→ Exercise objective:
Using the data below, set down every line from the one containing "INTRODUCTION 33" through the one containing "x<sub>0:t</sub>, y<sub>1:t−1</sub>) | for t ≥ 1 |", inclusive and unchanged. Pictures are to be skipped.

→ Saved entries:
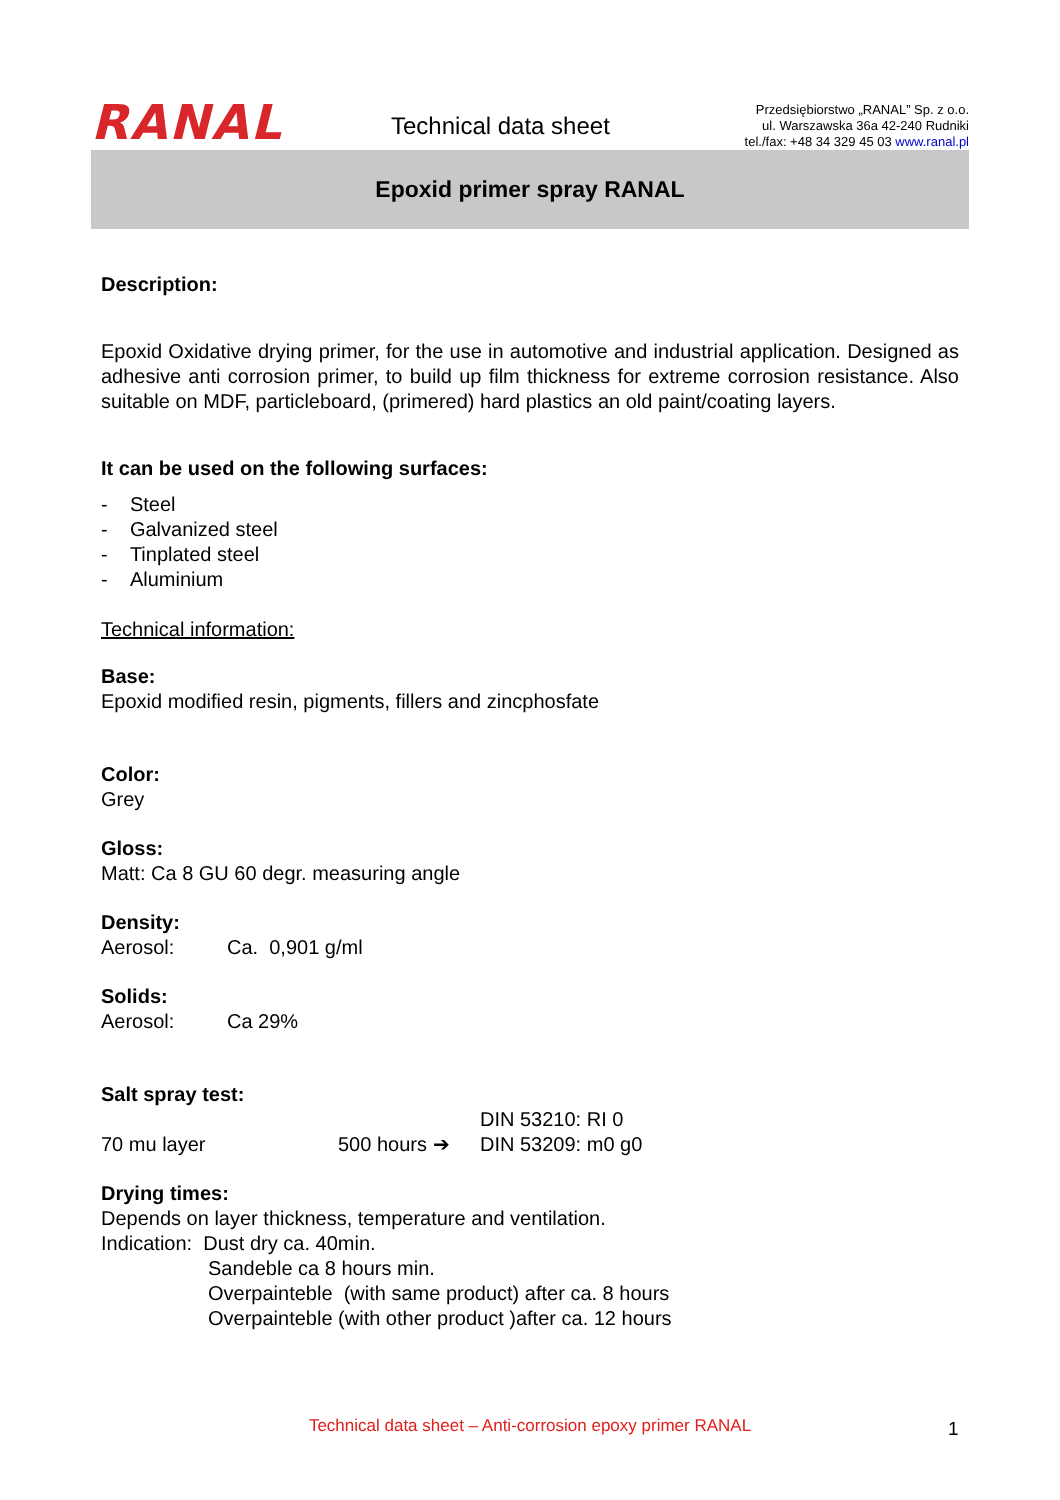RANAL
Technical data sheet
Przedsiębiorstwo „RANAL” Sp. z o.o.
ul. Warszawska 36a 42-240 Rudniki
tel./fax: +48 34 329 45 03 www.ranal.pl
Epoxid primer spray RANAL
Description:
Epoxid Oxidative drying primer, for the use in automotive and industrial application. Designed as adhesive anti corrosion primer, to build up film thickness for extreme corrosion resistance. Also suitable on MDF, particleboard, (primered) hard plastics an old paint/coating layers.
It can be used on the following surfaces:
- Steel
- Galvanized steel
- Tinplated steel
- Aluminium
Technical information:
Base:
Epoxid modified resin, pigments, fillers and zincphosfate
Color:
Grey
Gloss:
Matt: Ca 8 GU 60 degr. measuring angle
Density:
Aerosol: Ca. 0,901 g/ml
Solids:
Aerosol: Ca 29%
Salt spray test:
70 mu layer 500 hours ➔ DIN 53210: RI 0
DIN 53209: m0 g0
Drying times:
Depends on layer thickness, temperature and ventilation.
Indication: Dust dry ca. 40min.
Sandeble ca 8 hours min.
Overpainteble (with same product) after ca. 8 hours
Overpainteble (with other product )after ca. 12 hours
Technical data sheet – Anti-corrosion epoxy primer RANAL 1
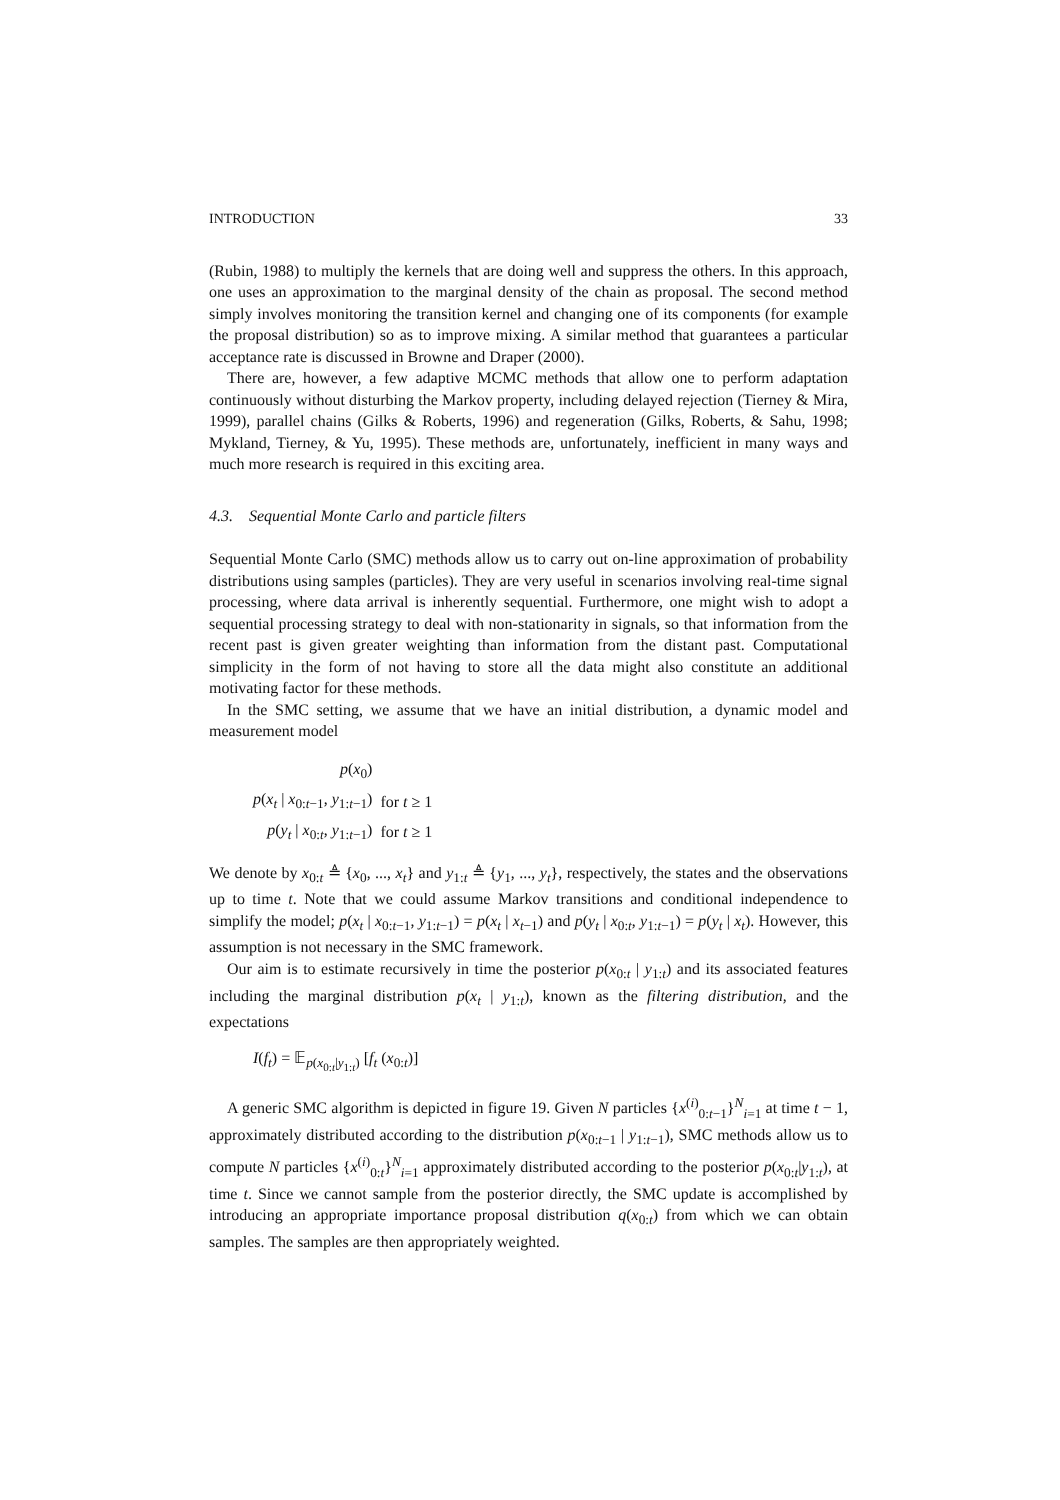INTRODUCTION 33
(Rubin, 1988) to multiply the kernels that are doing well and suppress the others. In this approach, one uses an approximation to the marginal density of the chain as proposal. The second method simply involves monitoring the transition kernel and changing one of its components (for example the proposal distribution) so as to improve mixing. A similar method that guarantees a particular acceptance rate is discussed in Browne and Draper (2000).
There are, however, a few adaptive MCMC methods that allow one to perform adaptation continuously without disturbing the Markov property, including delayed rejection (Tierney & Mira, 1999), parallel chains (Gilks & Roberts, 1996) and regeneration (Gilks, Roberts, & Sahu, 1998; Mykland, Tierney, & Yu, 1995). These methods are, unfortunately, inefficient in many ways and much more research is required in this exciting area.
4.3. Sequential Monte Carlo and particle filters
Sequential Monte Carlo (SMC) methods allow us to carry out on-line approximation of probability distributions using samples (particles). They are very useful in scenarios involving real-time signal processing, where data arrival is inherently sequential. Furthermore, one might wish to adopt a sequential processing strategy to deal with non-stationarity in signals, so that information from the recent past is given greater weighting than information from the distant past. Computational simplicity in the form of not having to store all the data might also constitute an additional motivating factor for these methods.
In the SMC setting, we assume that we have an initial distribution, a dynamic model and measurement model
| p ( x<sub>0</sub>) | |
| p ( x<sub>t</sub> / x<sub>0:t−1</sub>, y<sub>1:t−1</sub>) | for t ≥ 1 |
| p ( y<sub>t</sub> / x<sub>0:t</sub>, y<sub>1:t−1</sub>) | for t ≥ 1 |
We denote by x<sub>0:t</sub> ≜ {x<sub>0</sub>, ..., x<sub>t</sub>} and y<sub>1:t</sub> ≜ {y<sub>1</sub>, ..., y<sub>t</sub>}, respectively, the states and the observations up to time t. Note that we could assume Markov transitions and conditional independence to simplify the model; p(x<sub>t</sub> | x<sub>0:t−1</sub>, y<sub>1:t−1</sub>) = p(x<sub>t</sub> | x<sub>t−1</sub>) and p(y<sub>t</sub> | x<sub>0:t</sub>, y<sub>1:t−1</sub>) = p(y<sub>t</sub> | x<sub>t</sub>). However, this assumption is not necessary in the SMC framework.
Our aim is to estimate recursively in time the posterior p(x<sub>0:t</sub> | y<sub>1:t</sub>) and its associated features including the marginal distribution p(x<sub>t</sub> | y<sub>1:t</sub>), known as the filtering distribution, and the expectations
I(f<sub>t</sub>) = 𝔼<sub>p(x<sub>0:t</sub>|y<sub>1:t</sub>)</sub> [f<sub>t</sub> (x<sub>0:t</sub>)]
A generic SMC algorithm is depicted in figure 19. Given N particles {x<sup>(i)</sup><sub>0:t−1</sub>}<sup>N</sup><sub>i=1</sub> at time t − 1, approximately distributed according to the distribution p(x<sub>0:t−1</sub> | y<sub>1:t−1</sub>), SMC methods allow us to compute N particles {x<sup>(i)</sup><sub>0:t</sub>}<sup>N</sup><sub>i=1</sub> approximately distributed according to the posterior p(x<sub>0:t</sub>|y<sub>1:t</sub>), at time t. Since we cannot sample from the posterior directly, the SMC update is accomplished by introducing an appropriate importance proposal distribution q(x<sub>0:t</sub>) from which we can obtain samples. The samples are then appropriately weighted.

---

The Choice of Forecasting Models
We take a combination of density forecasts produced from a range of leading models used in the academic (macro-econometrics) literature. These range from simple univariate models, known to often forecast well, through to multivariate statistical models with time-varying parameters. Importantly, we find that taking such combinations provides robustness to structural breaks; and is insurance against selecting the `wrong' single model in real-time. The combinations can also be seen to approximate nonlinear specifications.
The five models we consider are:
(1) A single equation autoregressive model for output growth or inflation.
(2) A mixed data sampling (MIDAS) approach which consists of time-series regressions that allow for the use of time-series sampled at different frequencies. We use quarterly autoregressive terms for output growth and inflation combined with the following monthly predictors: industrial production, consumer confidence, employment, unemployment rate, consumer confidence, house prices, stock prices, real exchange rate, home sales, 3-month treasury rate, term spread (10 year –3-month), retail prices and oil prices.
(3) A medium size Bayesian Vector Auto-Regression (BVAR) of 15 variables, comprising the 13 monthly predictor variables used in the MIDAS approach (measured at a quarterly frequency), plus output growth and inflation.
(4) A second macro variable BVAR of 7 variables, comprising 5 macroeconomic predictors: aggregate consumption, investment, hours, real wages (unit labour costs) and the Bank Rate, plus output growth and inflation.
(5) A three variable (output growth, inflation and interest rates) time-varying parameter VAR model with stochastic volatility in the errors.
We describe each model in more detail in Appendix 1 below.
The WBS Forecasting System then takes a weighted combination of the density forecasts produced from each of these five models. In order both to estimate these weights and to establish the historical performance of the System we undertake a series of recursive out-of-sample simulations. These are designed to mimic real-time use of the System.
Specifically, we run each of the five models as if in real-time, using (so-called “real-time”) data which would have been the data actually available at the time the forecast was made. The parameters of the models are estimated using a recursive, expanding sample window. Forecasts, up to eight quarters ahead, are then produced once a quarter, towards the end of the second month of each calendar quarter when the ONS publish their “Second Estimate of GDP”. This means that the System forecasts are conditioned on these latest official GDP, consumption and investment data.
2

→ Output for this task:
INTRODUCTION 33
(Rubin, 1988) to multiply the kernels that are doing well and suppress the others. In this approach, one uses an approximation to the marginal density of the chain as proposal. The second method simply involves monitoring the transition kernel and changing one of its components (for example the proposal distribution) so as to improve mixing. A similar method that guarantees a particular acceptance rate is discussed in Browne and Draper (2000).
There are, however, a few adaptive MCMC methods that allow one to perform adaptation continuously without disturbing the Markov property, including delayed rejection (Tierney & Mira, 1999), parallel chains (Gilks & Roberts, 1996) and regeneration (Gilks, Roberts, & Sahu, 1998; Mykland, Tierney, & Yu, 1995). These methods are, unfortunately, inefficient in many ways and much more research is required in this exciting area.
4.3. Sequential Monte Carlo and particle filters
Sequential Monte Carlo (SMC) methods allow us to carry out on-line approximation of probability distributions using samples (particles). They are very useful in scenarios involving real-time signal processing, where data arrival is inherently sequential. Furthermore, one might wish to adopt a sequential processing strategy to deal with non-stationarity in signals, so that information from the recent past is given greater weighting than information from the distant past. Computational simplicity in the form of not having to store all the data might also constitute an additional motivating factor for these methods.
In the SMC setting, we assume that we have an initial distribution, a dynamic model and measurement model
| p ( x<sub>0</sub>) | |
| p ( x<sub>t</sub> / x<sub>0:t−1</sub>, y<sub>1:t−1</sub>) | for t ≥ 1 |
| p ( y<sub>t</sub> / x<sub>0:t</sub>, y<sub>1:t−1</sub>) | for t ≥ 1 |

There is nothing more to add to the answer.